Белозеров уже ждет меня: сидит посреди сумрачного футбольного поля и курит. Он не один — я поздно замечаю движение в темноте и вижу девушку: маленькую, темноволосую, завернутую в огромную черную кофту. Ее тонкое лицо казалось бы идеальным, если бы не было таким серьезным.
— Даров, — беззлобно приветствует меня Белозеров. В его белых ушах поблескивают сережки: кресты, ромбики, черепа. — Это Эля, она из параллельного класса.
— Эля — это Элеонора? — спрашиваю я, пытаясь изобразить приветливость.
Девчонка качает головой и молчит. Ее взгляд изучающий и почти осуждающий, как будто я сморозил глупость. Ее белое лицо на фоне черноты мира ясное, как полная луна. Мне хочется ей нравиться.
— Ладно, — небрежно командует Белозеров, разрубая неловкую паузу, как косец лопух. — Начнем.

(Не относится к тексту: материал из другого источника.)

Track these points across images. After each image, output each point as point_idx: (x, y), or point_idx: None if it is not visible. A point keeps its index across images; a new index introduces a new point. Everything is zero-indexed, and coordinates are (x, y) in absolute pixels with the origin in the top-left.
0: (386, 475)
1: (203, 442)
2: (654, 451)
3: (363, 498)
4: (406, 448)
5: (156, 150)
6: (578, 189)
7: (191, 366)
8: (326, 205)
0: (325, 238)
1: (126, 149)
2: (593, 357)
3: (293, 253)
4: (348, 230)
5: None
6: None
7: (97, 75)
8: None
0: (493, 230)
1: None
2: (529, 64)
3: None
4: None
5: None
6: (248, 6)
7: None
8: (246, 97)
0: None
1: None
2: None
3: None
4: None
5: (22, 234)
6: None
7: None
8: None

Он гнусно, по-варварски швыряет окурок в жалкие ошметки бурой травы, разворачивается и направляется к школе. Он не оглядывается. Ведет себя так, будто уверен, что все будут беспрекословно ему повиноваться. Так, собственно, и происходит. Мы с Элей безмолвно премся следом за ним, за его агрессивно обнаженным загривком и резким плечевым поясом, за уверенной походкой и несовременно-брутальной обувью.
Он подходит к стене белеющей в сумраке школы, вынимает решетку из окна полуподвального этажа и пригласительно машет рукой. И ухает в темный проем — как будто ныряет. Эля безучастно следует за ним.
Я мнусь — темный провал мне не нравится — но то ли не хочу быть трусливее девчонки, то ли жажду продолжить свой психотический квест — сажусь и аккуратно спускаю ноги в темноту.
— Эй! — гулко подгоняет меня из мрака голос Белозерова.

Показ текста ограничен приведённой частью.